製造日や使用期限などは、箱にも瓶にも書かれていません。30ccで30円だったのはいつの時代なのでしょうか。

箱にパイロット スーパーの広告が入っています。

開けて匂いを嗅いでみたり、つけペンで書いてみたりしても、劣化している様子は見受けられません。瓶底を透してみても澱や沈殿は全く認められません。

左側が書いて1週間くらい経った筆記線、右が書いた直後です。書いた直後は現行のブルーブラックと同じような色合いなのですが、少しすると黒っぽくなってきます。1週間経ったものは微妙に緑がかって来ている感じがします。

水をかけてみると、筆記直後は若干流れやすいですが、1週間も経つと酸化が進み、紙にしっかり定着しているようです。染料なのに耐水性の高い現行のブルーブラックも凄いです。

二価鉄指示薬紙が赤く染まりましたので、鉄イオンを多量に含んでいることが分かります。やはり古典ブルーブラックだと判断できます。

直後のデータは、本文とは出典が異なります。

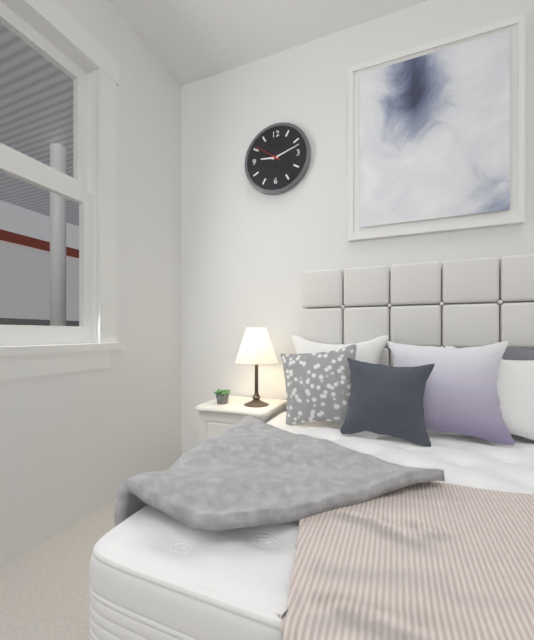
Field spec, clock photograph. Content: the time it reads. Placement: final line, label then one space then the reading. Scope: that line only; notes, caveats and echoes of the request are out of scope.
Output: 9:12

ペーパークロマトフラフィーで色素を分離してみたところ、少なくとも2種類の色素が使われているようです。原点に残る黒いスポットは色素ではなく、タンニン酸鉄と没食子酸鉄だと考えられます。
やはり、インキと科學の資料どおり、非常に優秀なインクでした。現在市販されているどの古典ブルーブラックインクと比較しても、まったく引けを取らないどころか、優れてさえいるかもしれません。パイロットには、染料で耐水性の高いブルーブラックがあるので、そちらにシフトしてしまったのでしょうが、復刻版を出していただけないものかと思います。